Liability for environmental damage
The French Civil Code also provides for a liability regime for environmental damage (Articles 1246 et seq. of the French Civil Code). The action is open to any person with capacity and an interest in bringing the action, including local authorities “whose territory is concerned” and certain NGOs.
In this case, the plaintiffs raised their claims also based on this regime. TotalEnergies argued that these claims were the same as those they made on the basis of the duty of vigilance regime. The Judge upheld TotalEnergies’ arguments, noting that the claim based on the regime for environmental damage had “clearly been made with a view to circumventing the formal notice requirement” required by the duty of vigilance regime. The claim was therefore declared inadmissible.
In addition, and rather interestingly, the Judge pointed out that the liability regime for environmental damage is open to local authorities whose territory is affected. However, the environmental damage claimed in this case related not only to their territory but to the whole world.
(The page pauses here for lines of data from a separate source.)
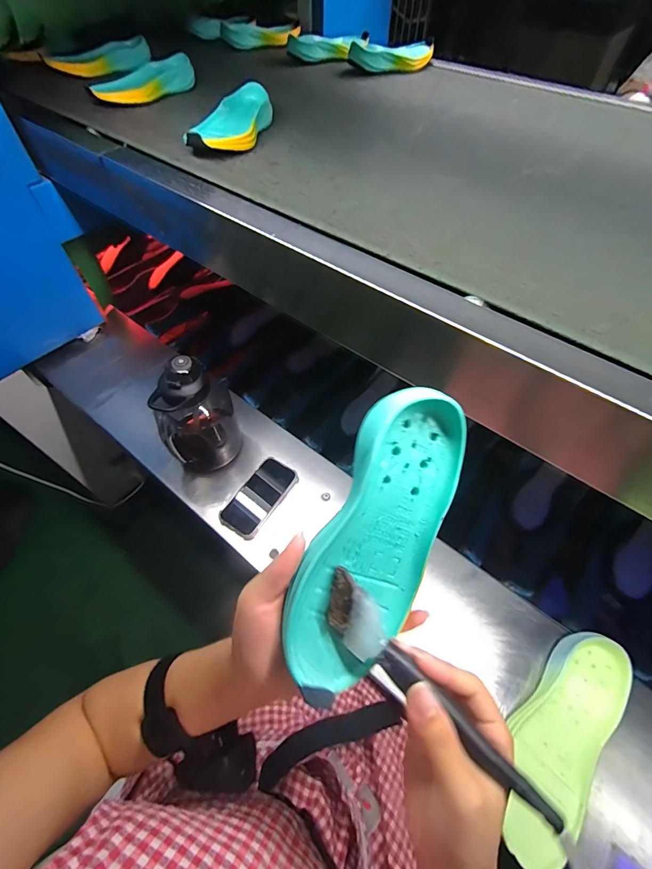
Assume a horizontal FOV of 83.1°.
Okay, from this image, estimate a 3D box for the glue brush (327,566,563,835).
[{"bbox_3d":[0.056,0.158,0.219,0.168,0.011,0.033,47,107,15],"label":"glue brush"}]

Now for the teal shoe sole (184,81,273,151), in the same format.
[{"bbox_3d":[-0.143,-0.477,0.561,0.084,0.040,0.192,10,57,5],"label":"teal shoe sole"}]

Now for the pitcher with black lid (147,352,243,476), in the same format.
[{"bbox_3d":[-0.226,-0.026,0.650,0.113,0.222,0.103,-2,55,-1],"label":"pitcher with black lid"}]

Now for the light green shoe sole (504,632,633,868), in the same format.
[{"bbox_3d":[0.303,0.391,0.479,0.098,0.045,0.277,34,61,21],"label":"light green shoe sole"}]

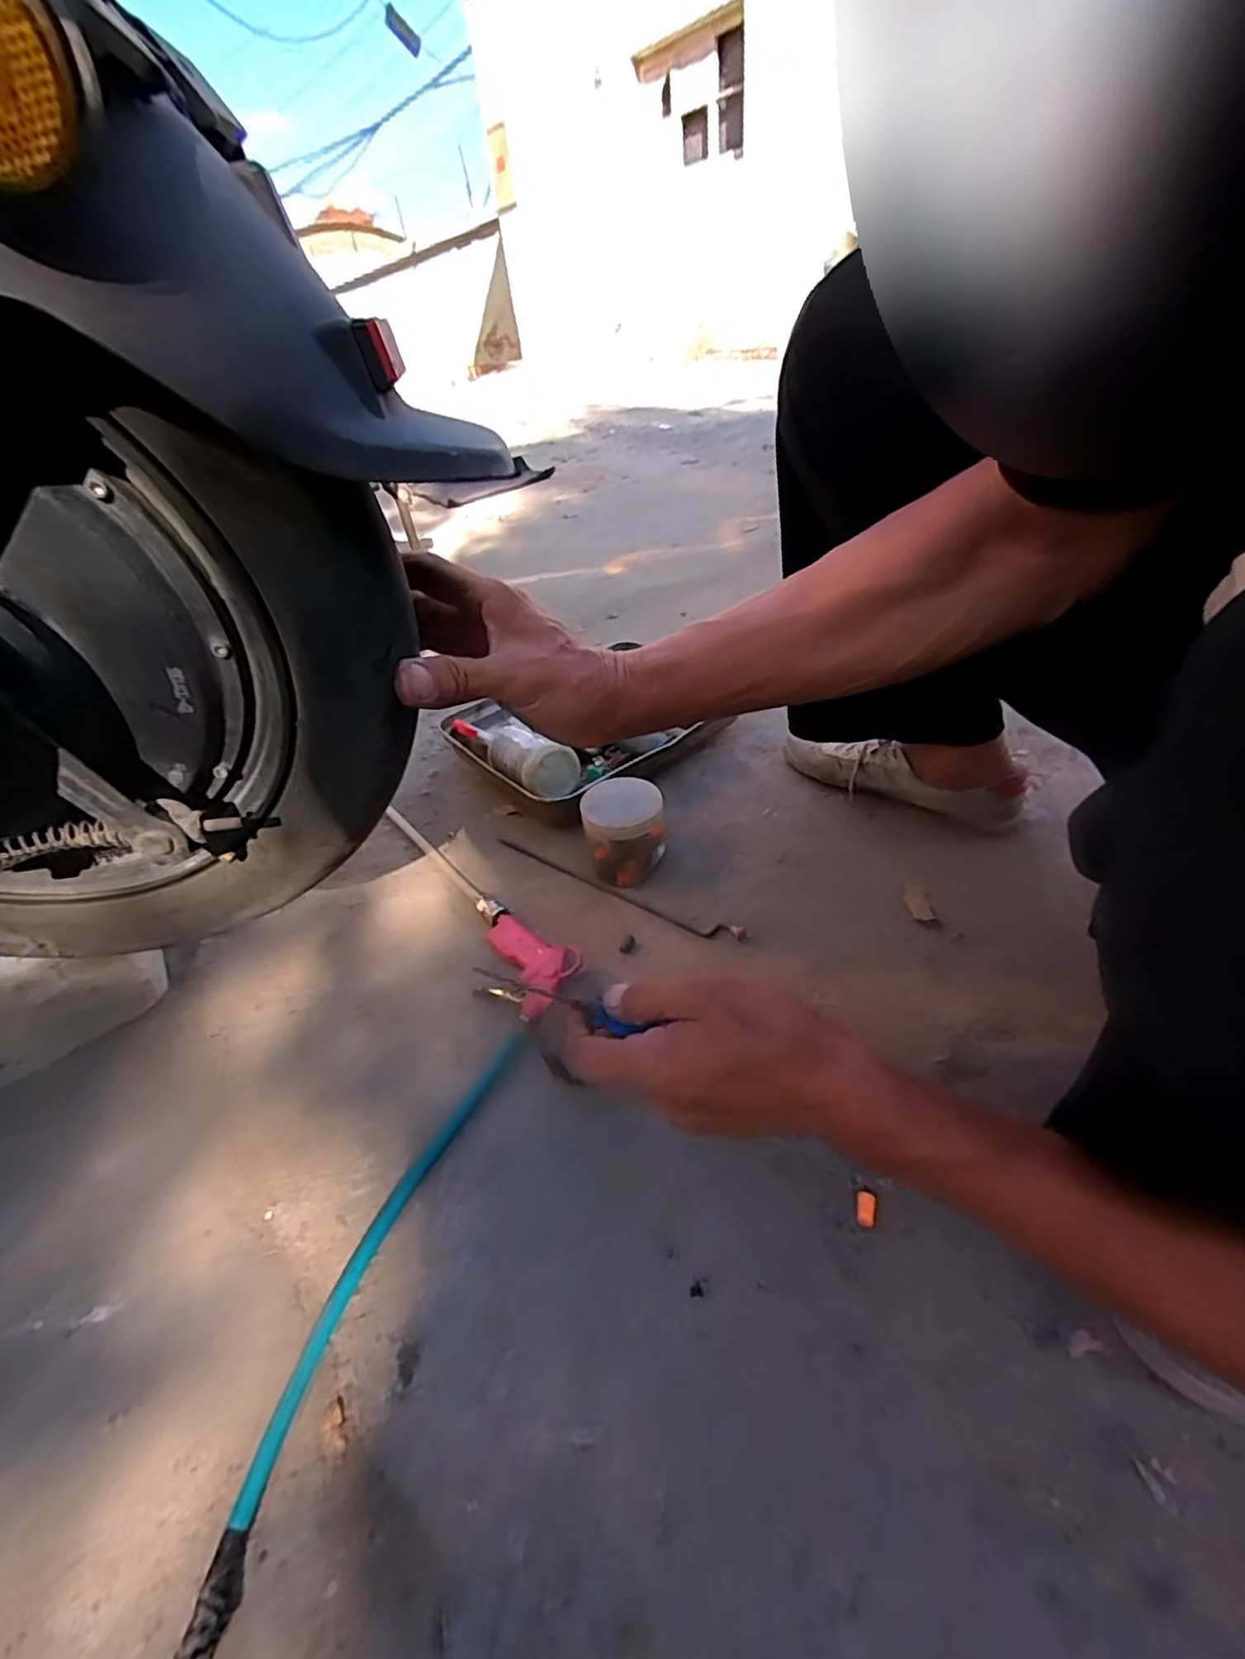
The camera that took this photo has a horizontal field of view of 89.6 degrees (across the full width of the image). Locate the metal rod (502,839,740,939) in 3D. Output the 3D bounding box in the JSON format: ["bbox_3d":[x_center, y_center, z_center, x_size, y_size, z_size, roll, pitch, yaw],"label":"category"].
[{"bbox_3d":[-0.020,0.061,0.663,0.315,0.005,0.028,17,37,29],"label":"metal rod"}]

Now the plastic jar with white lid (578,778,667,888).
[{"bbox_3d":[0.003,0.000,0.659,0.082,0.081,0.092,-5,38,3],"label":"plastic jar with white lid"}]

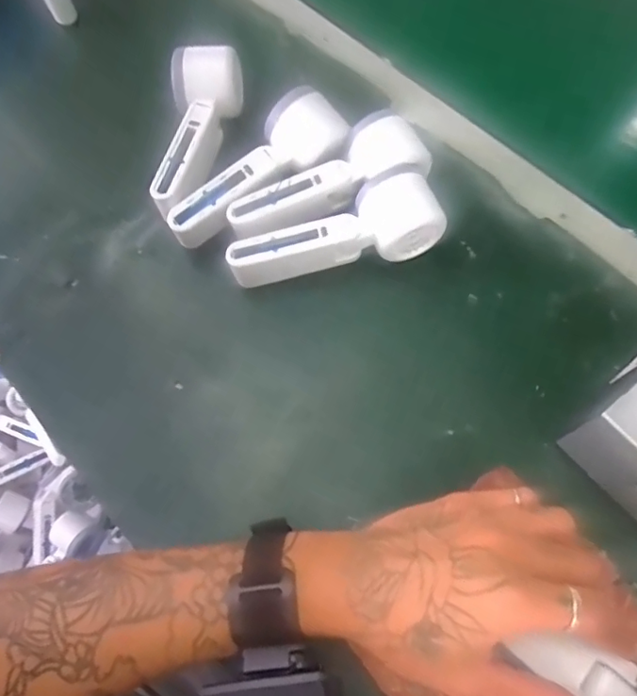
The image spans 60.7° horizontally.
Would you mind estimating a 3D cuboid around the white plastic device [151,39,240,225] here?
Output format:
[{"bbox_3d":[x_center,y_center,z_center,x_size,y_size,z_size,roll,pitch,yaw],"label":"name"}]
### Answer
[{"bbox_3d":[-0.101,-0.181,0.456,0.052,0.047,0.157,2,67,3],"label":"white plastic device"}]

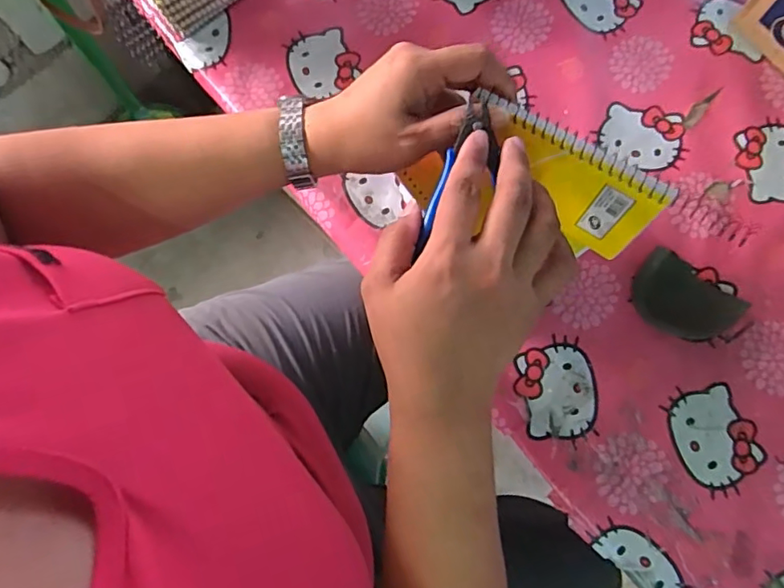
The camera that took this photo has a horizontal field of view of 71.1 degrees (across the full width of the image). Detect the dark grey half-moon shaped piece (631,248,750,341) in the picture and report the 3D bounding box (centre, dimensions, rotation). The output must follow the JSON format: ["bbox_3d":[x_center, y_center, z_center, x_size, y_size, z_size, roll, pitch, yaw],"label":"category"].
[{"bbox_3d":[0.258,0.008,0.492,0.092,0.030,0.068,35,79,9],"label":"dark grey half-moon shaped piece"}]

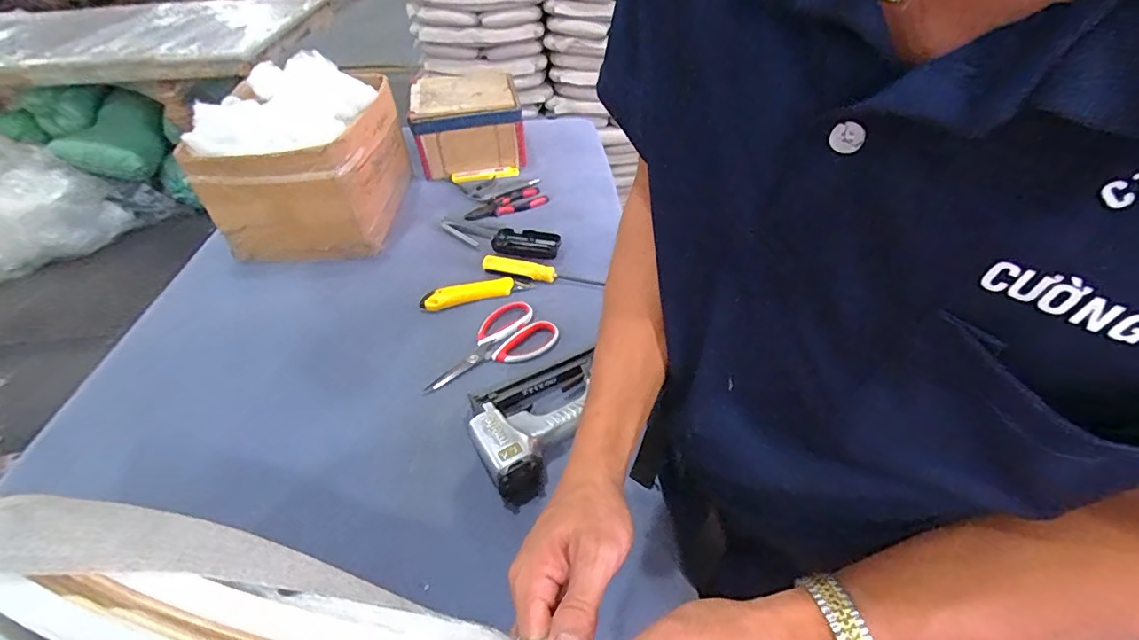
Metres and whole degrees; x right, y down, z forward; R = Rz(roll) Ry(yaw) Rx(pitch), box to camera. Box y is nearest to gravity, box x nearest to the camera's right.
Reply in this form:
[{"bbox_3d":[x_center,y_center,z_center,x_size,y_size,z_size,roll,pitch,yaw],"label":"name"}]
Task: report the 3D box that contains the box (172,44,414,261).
[{"bbox_3d":[-0.432,-0.270,0.854,0.232,0.231,0.282,0,43,5],"label":"box"}]

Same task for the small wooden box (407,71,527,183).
[{"bbox_3d":[-0.210,-0.406,1.050,0.209,0.123,0.235,-11,43,-7],"label":"small wooden box"}]

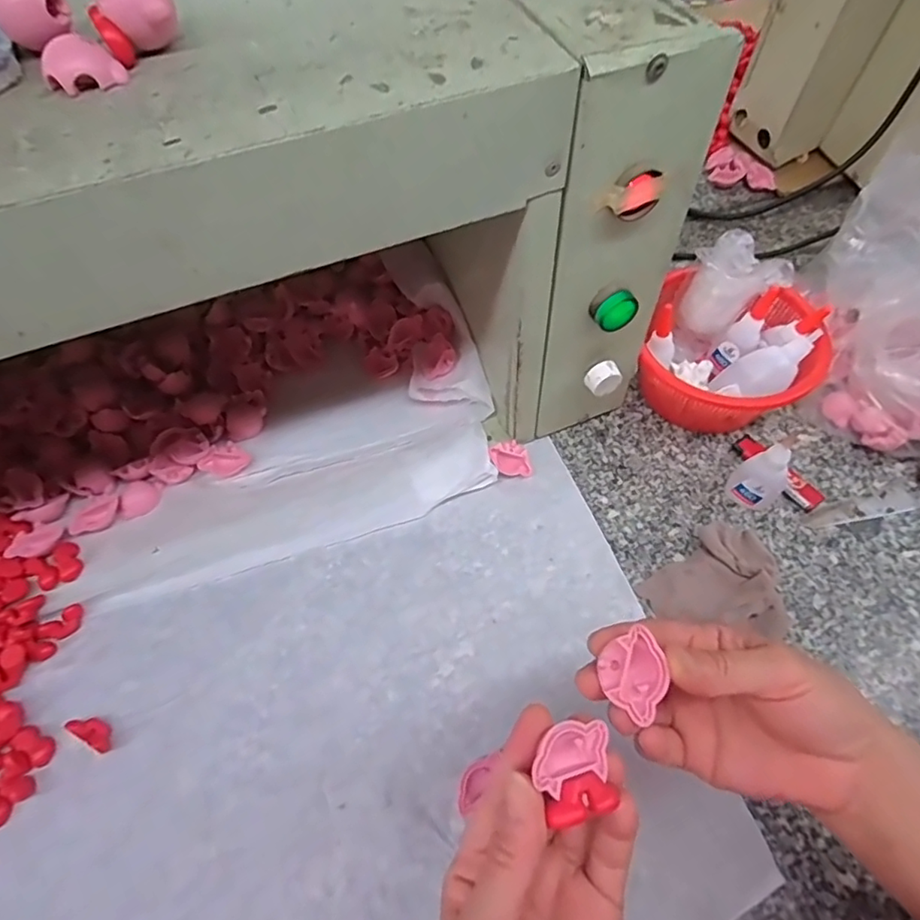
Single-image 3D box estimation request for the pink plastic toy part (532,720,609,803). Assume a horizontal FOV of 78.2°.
[{"bbox_3d":[0.045,0.118,0.225,0.033,0.008,0.023,-7,54,-9],"label":"pink plastic toy part"}]

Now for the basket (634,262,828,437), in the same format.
[{"bbox_3d":[0.222,-0.084,0.475,0.134,0.080,0.144,18,60,13],"label":"basket"}]

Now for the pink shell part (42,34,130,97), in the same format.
[{"bbox_3d":[-0.156,-0.164,0.234,0.029,0.013,0.029,-28,61,-15],"label":"pink shell part"}]

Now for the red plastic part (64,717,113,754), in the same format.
[{"bbox_3d":[-0.238,0.177,0.368,0.031,0.014,0.014,23,61,15],"label":"red plastic part"}]

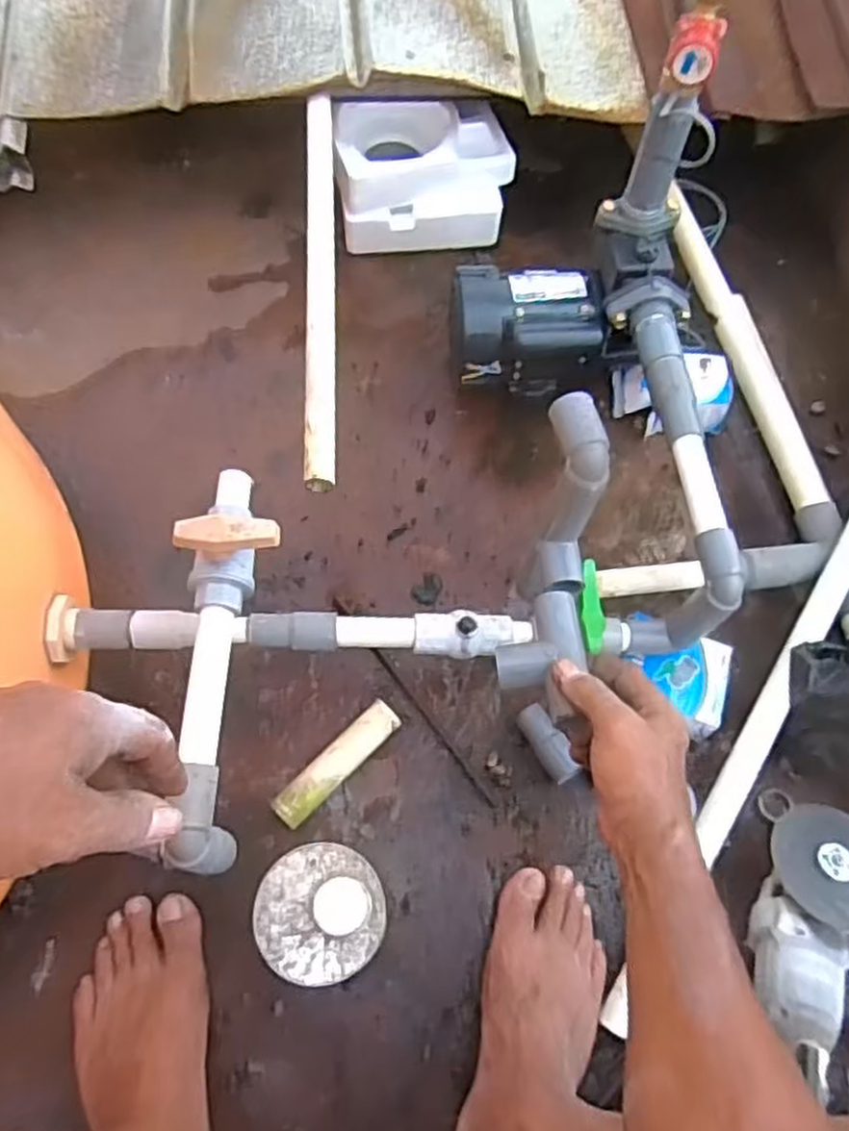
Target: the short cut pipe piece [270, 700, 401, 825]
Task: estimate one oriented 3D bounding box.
[{"bbox_3d":[-0.082,0.184,0.717,0.136,0.032,0.035,-41,73,-20],"label":"short cut pipe piece"}]

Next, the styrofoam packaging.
[{"bbox_3d":[-0.003,-0.500,0.996,0.222,0.130,0.149,-3,64,-5],"label":"styrofoam packaging"}]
The Court noted that allowing these local authorities to bring their action “would mean that any local authority in the world could take a company to court on the grounds that its activity contributes to global warming”, which would make litigation on this ground “impossible to control”. On that basis, the Court concluded that only local authorities claiming specific damage affecting their territory, and only that territory, should be considered admissible. In practice, it could prove particularly difficult for local authorities to demonstrate, in the context of actions relating to climate change, how their territory is specifically and exclusively affected, since climate change is generally considered to have global causes and global effects.
Voluntary interventions by other parties
The cities of New York, Paris and Poitiers, as well as Amnesty International France, had voluntarily joined the proceedings. The Judge declared these interventions inadmissible on the following grounds:
- the City of New York’s capacity to act before a foreign court has not been established;
- the action against TotalEnergies did not fall within the scope of the activity of the City of Paris, which is limited to Paris territory;
- the actions of the City of Poitiers and Amnesty International France were "ancillary" to the action initiated by the initial plaintiffs, and that as the latter was inadmissible, the voluntary intervention should also be deemed inadmissible.
The Court declared each of the NGOs and local authorities inadmissible in their action and ordered them to pay TotalEnergies 100 euros each in legal costs. As the award of legal costs is purely discretionary under French law, the Judge's reasoning in this respect will remain unknown, but the amount seems sufficiently low not to discourage future claimants from bringing new actions based on the duty of vigilance.
Conclusion
Although the French law on the duty of vigilance came into force in 2017, the conditions of application and its interpretation remain uncertain. As the implementing decree provided for in the 2017 law has not been published yet, French courts are trying to fill these gaps. This decision further clarifies the procedural rules for the application of this regime. The first judgment on the merits of the duty of vigilance is expected on 5 December 2023 and should be the first to provide insight on the exact contents and requirements of the French duty of vigilance.